* _EXCERPTED PASSAGE_

The corn market for most of December has been like getting through a dead space on your cell phone in that not much is happening. There is little cash movement as producers are holding tight onto their crop in the bin. Next month, they will begin checking input costs and profit margins for spring planting, which currently offer little incentive. Regarding exports, there is a lot of room for improvement as shipments are running 41 percent behind a year ago. Last week, inspections were only 23.8 MB and must average 42.2 MB each week to reach USDA’s target of 1.925 BB. Looking at the funds they upped the ante by increasing their shorts 180 MB to 1.190 BB. For the moment, there is little to shake their resolve meaning the chances are it will be January, maybe later, before the corn market gets through its dead space.

Bean Outlook:

Concerns of La Nina impacting South America’s soybean crop are far from everyone’s mind as reflected by the market’s thrashing this week. However, their crop is in the early stages of development and emotions could heat up again on the first sign of dryness returning. Looking at exports, inspections last week were respectable at 65.4 MB. However, the pace of shipments has been declining since November and are down 34 percent. China took 42.5 MB or 64 percent of shipments. As mentioned in previous comments, when soybean shipments peak, they decline on average 85 percent until the end of the marketing year. For the past few weeks, the funds have been flip-flopping on their position. Last week, they sold 195 MB and are now short 40 MB.

* _WHAT IS NEEDED_
According to the market commentary, how much did China take of last week's soybean shipments? None of the entries is needed.

* _DATA_
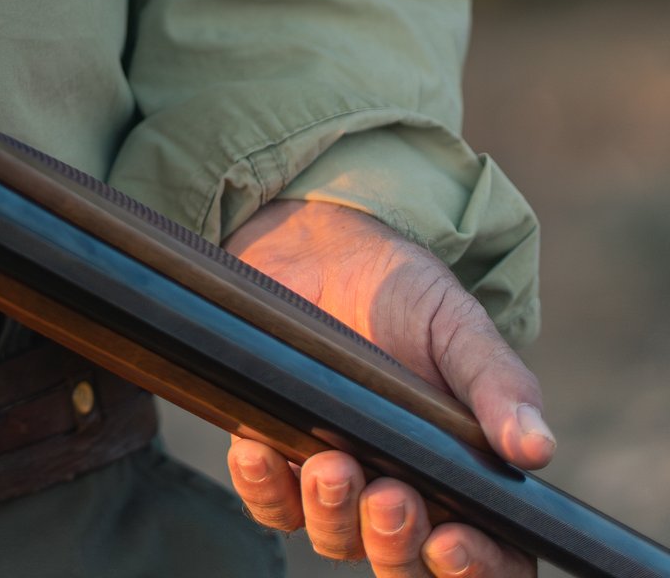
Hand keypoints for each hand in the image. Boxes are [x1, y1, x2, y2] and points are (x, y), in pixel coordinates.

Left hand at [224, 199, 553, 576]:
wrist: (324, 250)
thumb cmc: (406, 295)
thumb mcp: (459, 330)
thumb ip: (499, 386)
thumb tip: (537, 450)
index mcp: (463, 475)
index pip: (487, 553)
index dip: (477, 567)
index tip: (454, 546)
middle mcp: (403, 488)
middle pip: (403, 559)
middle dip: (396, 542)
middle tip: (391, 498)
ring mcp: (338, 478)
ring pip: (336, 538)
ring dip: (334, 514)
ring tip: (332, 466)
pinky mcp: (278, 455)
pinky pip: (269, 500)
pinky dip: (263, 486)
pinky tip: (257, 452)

==

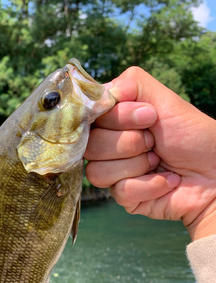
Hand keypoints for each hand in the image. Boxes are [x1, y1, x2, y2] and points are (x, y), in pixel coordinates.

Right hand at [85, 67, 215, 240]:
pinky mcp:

* _ANSWER TO THIS EXERCISE_
China took 42.5 MB, or 64 percent of shipments.